Almost half of health workers (48%) across the UK – including nurses, paramedics, hospital porters, healthcare assistants and A&E staff – say they are struggling to cope.

This figure comes from UNISON’s report Worry in mind, which is based on responses from more than 14,000 employees in hospitals, GP practices and other locations such as community clinics.

The report reveals that the pandemic is causing health staff to suffer panic attacks, sleepless nights and other problems, as the demands upon them show no sign of lessening.

I’m still recovering from COVID-19, but feel sick at the thought of going back

Three in five health workers (60%) felt their worsening mental health was due to a fear of getting sick with COVID-19. This was followed by being unable to see friends and family (55%) and increased workload (49%).

Other factors include increased contact with very sick patients (33%), financial worries (23%), difficulty taking annual leave (17%), issues with employers over sick pay (8%), and having to live away from home to protect their family (8%).

Staff also commented on the physical strain of constantly wearing protective safety kit, including thirst and fatigue, the burden of coping with the death of patients and fears of infecting loved ones.

Patricia, a healthcare assistant who had COVID-19 this winter, says: “I remember hearing one patient telling his brother over FaceTime he wouldn’t make it. I’m not an emotional person but I was crying at work after hearing that. It’s scarred me – I’ve been unable to sleep.

“I feel for the doctors having to decide which patients get a ventilator. I’m still recovering from COVID-19, but feel sick at the thought of going back. I’ve not had any support and would leave if I could. I wouldn’t wish what I’ve been through on my worst enemy.”

David, a student ambulance technician who has now left the service, says: “Ambulances were queuing outside hospitals because of COVID-related treatment backlogs. I’d be in the back of the vehicle with suspected COVID patients for hours​, confined in a box with no ventilation and just a disposable mask for protection.

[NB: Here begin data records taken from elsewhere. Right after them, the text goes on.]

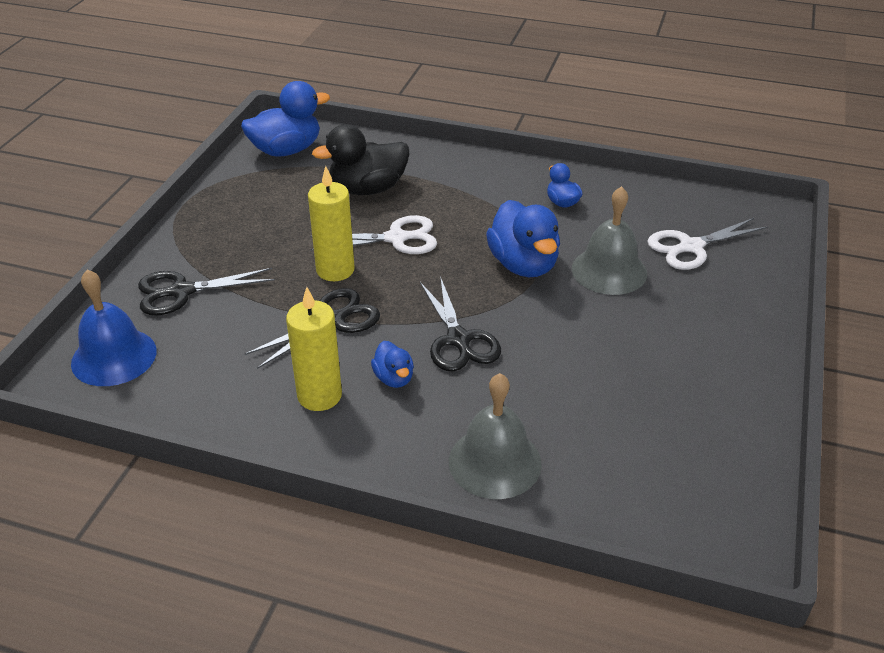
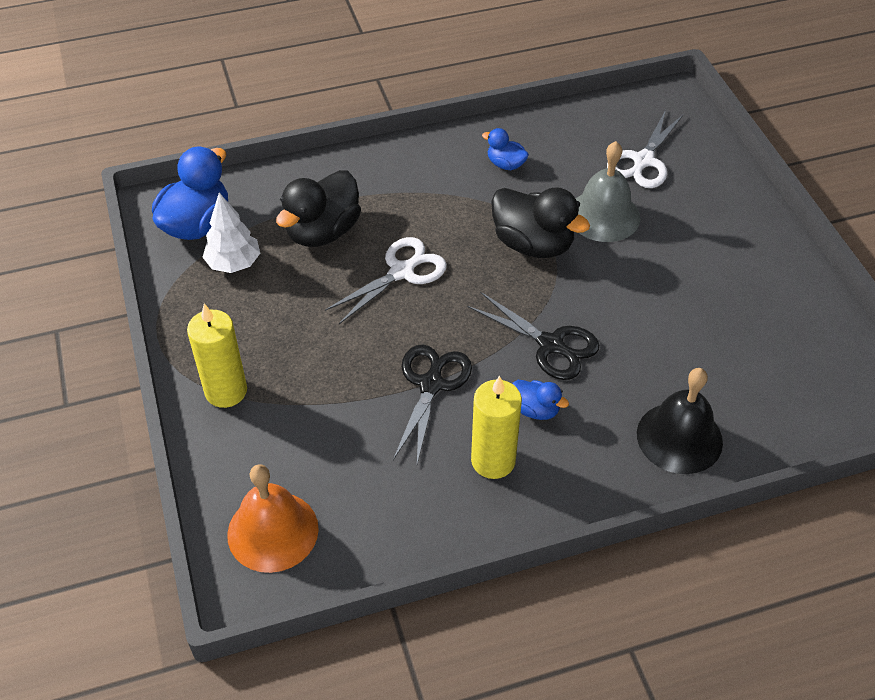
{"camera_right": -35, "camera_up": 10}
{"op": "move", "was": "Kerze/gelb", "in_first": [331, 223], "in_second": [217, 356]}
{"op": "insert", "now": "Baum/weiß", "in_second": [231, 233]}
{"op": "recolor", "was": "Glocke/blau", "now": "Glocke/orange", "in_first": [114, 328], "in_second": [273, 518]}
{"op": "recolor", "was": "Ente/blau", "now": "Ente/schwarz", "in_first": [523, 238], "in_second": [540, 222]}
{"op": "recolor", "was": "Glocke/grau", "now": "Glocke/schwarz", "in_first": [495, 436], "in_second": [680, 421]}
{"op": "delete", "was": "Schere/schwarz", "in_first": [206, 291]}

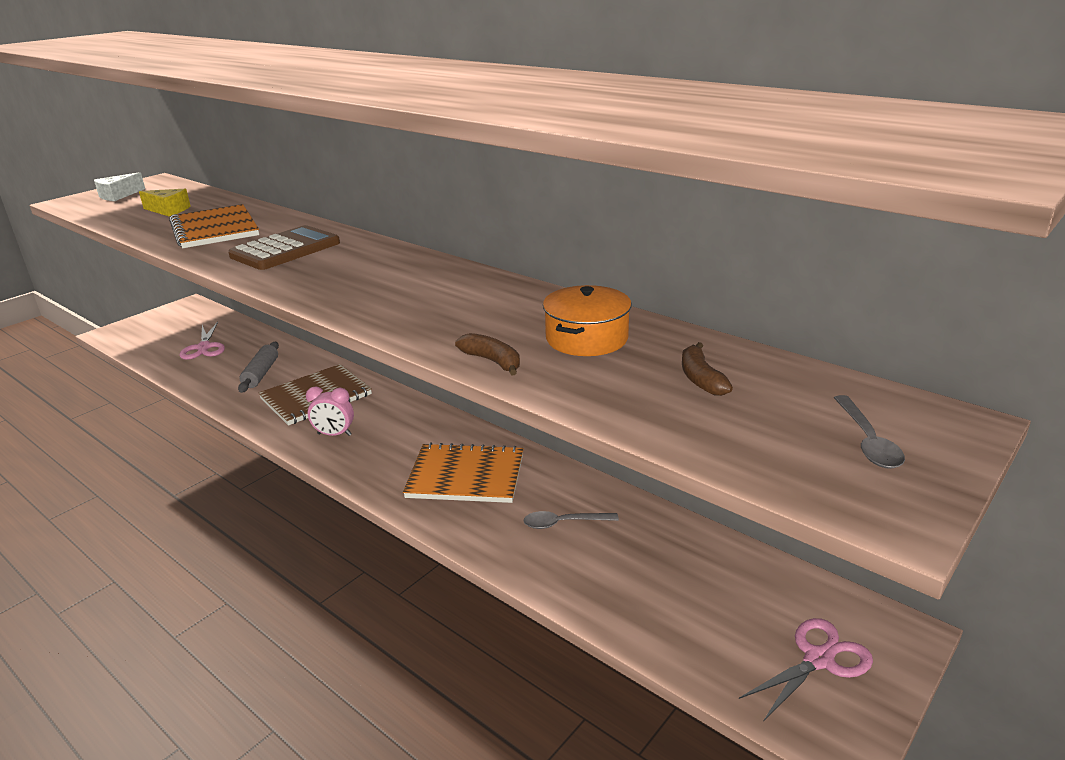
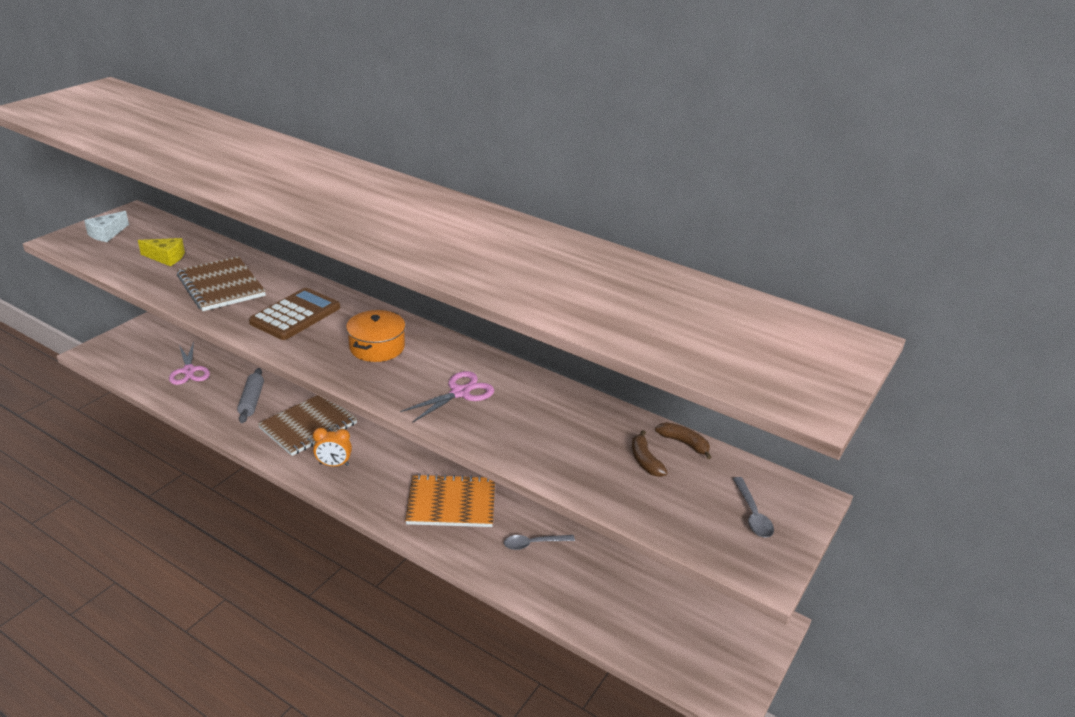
{"camera_right": -10, "camera_up": 5}
{"op": "recolor", "was": "Notizbuch/orange", "now": "Notizbuch/braun", "in_first": [214, 226], "in_second": [221, 283]}
{"op": "recolor", "was": "Wecker/rosa", "now": "Wecker/orange", "in_first": [330, 411], "in_second": [332, 447]}
{"op": "move", "was": "Kochtopf/orange", "in_first": [587, 320], "in_second": [376, 336]}
{"op": "move", "was": "Schere/rosa", "in_first": [806, 669], "in_second": [447, 397]}
{"op": "move", "was": "Banane/braun", "in_first": [487, 354], "in_second": [683, 440]}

“At one point I did eight nightshifts in a row from 10pm to 10am. It was like suffering jet lag. I’ve had mental health issues and the pressures made me up my medication. But the private ambulance firm I worked for just ignored my situation.”

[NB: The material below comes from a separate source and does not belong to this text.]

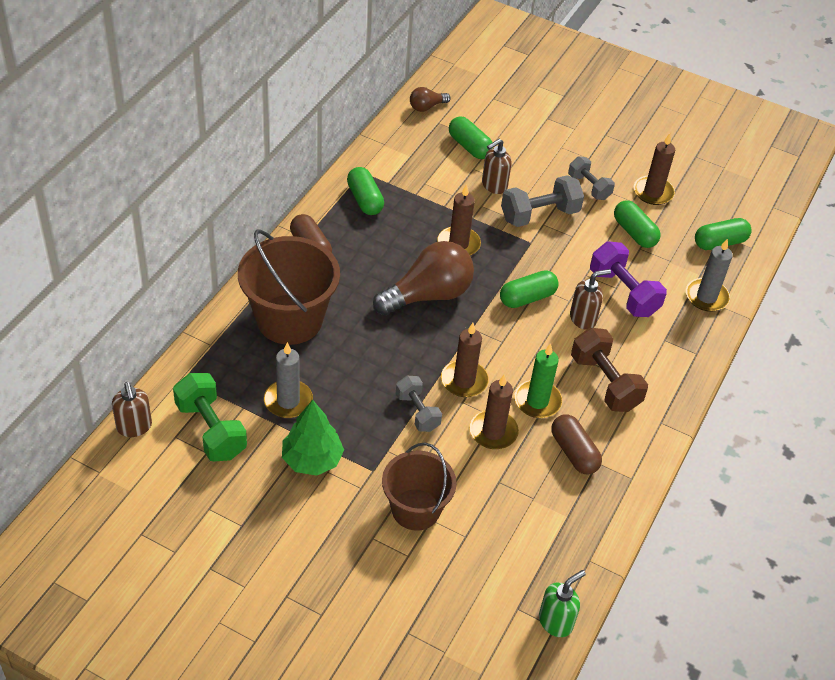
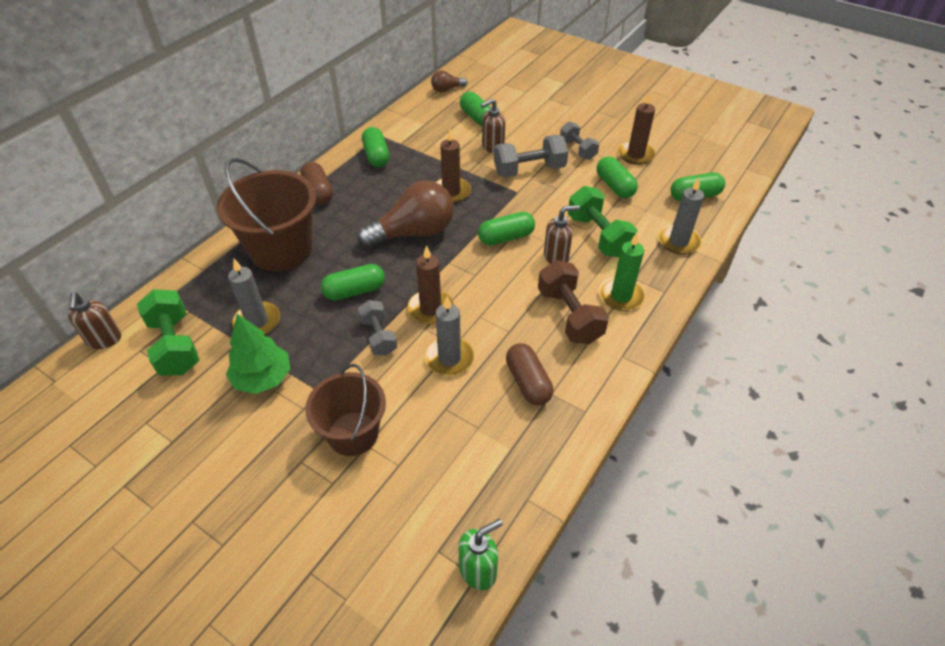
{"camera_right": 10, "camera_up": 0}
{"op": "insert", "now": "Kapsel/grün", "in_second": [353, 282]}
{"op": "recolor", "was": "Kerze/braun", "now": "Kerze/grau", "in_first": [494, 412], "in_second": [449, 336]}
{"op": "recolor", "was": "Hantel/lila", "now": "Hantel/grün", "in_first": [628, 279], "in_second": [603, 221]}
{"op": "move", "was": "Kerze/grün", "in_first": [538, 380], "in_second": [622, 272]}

It was a nightmare – I felt guilty and helpless about not being able to do more

Michelle, a nurse, says: “On the COVID-19 ward, people were dying one after the other and alone. It was a nightmare – I felt guilty and helpless about not being able to do more. I couldn’t sleep and was very anxious. But no support was offered because everyone was so busy dealing with patients. The experience has made me leave hospital nursing. Now I work in the community.”

The strain on healthcare staff, with thousands of workers already burned out, is leading to fears of a widespread exodus if urgent support is not provided.

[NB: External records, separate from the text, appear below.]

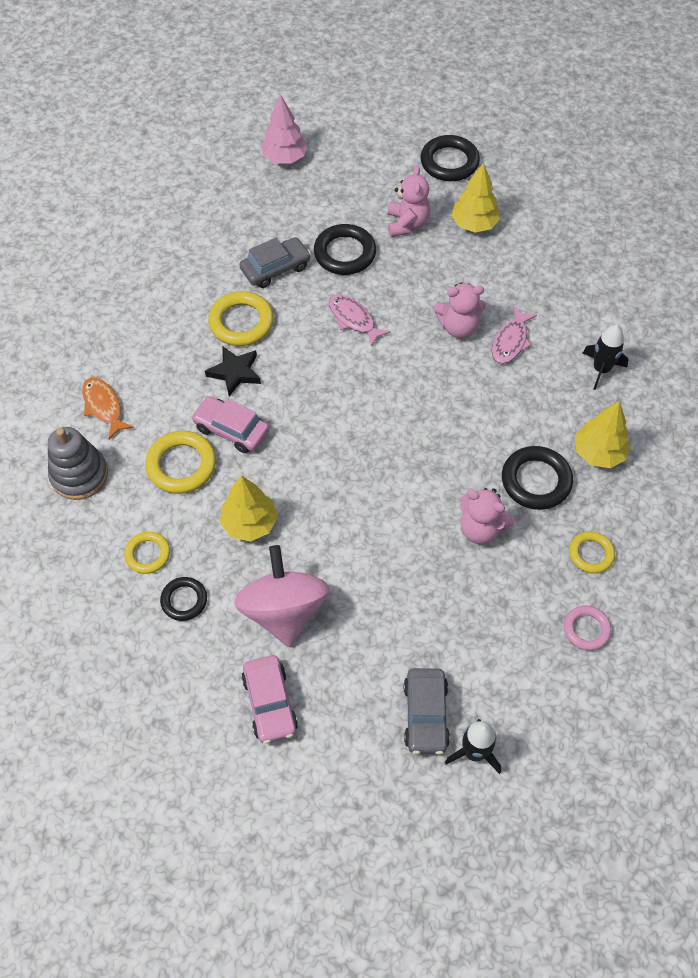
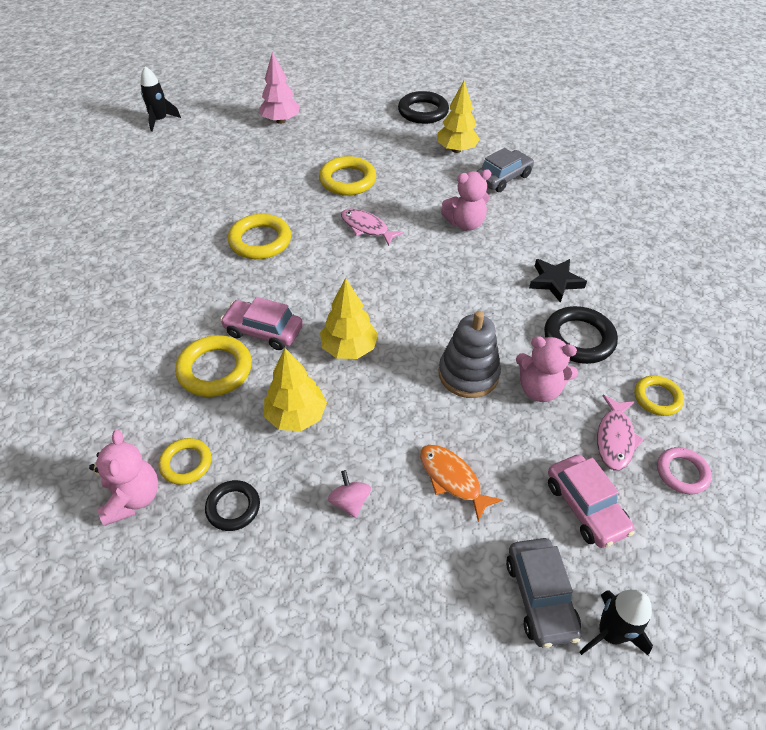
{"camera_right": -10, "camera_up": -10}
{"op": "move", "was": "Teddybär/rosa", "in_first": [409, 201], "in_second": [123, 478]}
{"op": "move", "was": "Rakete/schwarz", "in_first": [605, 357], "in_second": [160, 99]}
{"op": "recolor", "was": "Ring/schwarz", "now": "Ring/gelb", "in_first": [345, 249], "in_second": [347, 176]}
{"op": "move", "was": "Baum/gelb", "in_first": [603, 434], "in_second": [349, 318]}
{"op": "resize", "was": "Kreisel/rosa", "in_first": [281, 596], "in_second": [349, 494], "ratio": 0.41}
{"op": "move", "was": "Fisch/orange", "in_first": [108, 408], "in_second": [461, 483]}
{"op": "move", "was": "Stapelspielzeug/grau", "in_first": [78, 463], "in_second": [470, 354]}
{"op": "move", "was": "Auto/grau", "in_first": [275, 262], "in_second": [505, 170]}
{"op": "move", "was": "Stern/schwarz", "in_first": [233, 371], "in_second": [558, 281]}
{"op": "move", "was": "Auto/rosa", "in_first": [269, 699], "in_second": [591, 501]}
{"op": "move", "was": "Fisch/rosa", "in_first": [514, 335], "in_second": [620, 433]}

Commenting on the report’s findings, UNISON head of health Sara Gorton says: “The pressure on staff of keeping us safe during COVID-19 has been relentless.

“Many are exhausted, with no let-up in sight given the increase in hospital admissions and backlog of cancelled treatments. Others are traumatised from seeing patients die before their time – no one can comprehend the toll this has taken.

“Pay rates must rise soon or staff could leave. The government needs to step in to help the NHS hold on to people. That means supporting their mental health as well as their financial wellbeing.

“To help avoid an exodus, ministers should extend psychological support and guarantee a decent pay increase.”

The government may call them heroes, but what they’re being forced to endure… is more akin to the experience of being hostages

UNISON is calling on the government to expand the package of mental health support available for staff both now and long term. This includes extending free access to wellbeing apps, at least until the end of this year, telephone counselling that’s available around the clock, fast-track specialist treatment for those in crisis, and a significant pay rise to boost morale.

A pay rise is directly connected to wellbeing. Being under economic strain negatively affects the mental health of more than four in five (81%) staff who responded to the questionnaire.

Clinical psychologist Dr Sanah Ahsan says: “Suffering of the mind, body and spirit is a completely understandable response to a traumatising situation at any given time, let alone a life-altering pandemic.

“On a daily basis, health workers are being put into high-risk and high-responsibility situations where they’re made to feel powerless. The distress they’re now experiencing is an understandable survival response to repeated exposure to death, the risk of contaminating others and being isolated from their loved ones.

“The government may call them ‘heroes’, but what they’re being forced to endure, and their heightened physiological responses to this, is more akin to the experience of being hostages.”

Half of the survey respondents (51%) have sought mental health support, with the majority of these turning to friends and family (77%), and colleagues (58%). A significant number have used wellbeing apps (27%) or professional counselling services (20%).

As the never-ending pandemic continues, UNISON says free 24-hour helplines are urgently needed to support those experiencing burnout​, especially as hospital admissions continue to soar.

Members’ names have been changed for this report.